Assignment> In the structure editor passage, what does the feature for mapping pointers with a function allow for PE files?

Provided passage>
============================================================

As mentioned I am working on a feature for creating a structure viewer/editor.

PE (portable executable) files are currently the template to determine the necessary functionality (but other file formats like PNG-files and matching features will be added).

So far you can define dynamic arrays and structures with dynamic size, where other parts/fields in the file define the size, and pointers are dereferenced automatically.

There is also a feature to map pointers using a function (currently only built-in ones). For PE files this allows mapping RVA (relative virtual addresses) to absolute file offsets.

All of the file structure is given in a declarative language, called HxD structure definition (HSD).

============================================================

Stored data entries:

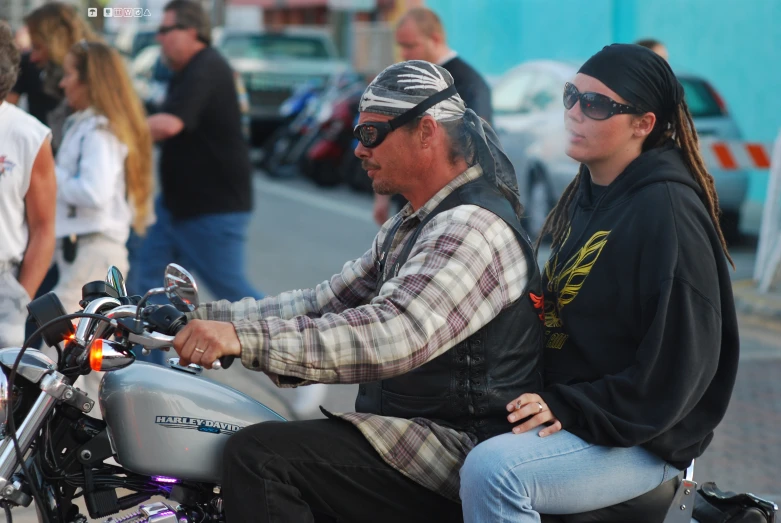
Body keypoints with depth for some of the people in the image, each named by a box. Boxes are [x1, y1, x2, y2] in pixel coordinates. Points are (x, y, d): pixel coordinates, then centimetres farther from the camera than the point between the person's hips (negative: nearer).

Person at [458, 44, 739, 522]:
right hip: (562, 414, 9)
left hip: (639, 442, -9)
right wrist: (544, 400, 3)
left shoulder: (666, 209, -17)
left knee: (491, 471, -30)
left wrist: (572, 409, -20)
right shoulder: (587, 193, 10)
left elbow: (681, 361, -20)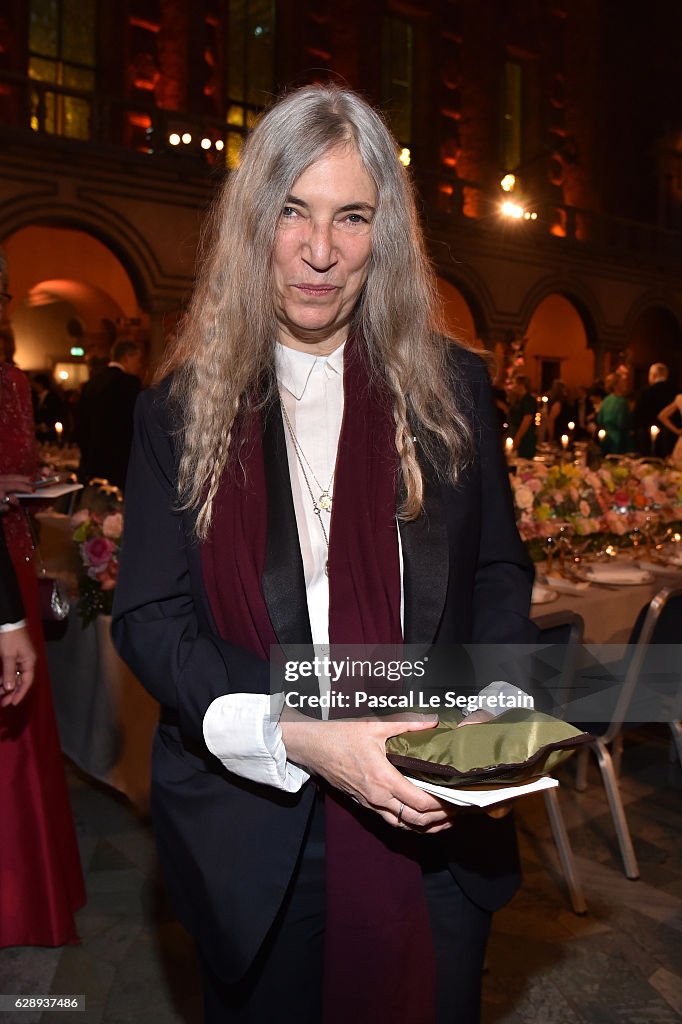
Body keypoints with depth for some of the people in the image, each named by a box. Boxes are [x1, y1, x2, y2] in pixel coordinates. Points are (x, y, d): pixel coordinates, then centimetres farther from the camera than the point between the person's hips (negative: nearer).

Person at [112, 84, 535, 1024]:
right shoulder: (180, 409, -4)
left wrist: (488, 716, -12)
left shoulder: (454, 388, 0)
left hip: (436, 829, 1)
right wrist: (296, 736, -22)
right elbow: (147, 618, -7)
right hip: (252, 834, 0)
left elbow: (501, 571, 6)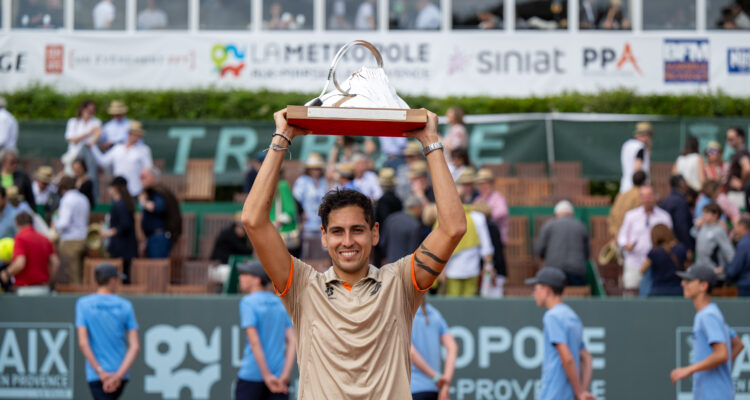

============================================================

Answer to this problem> For PE files, mapping pointers with a function makes it possible to map RVAs (relative virtual addresses) to absolute file offsets. For now, only built-in functions can be used for this mapping.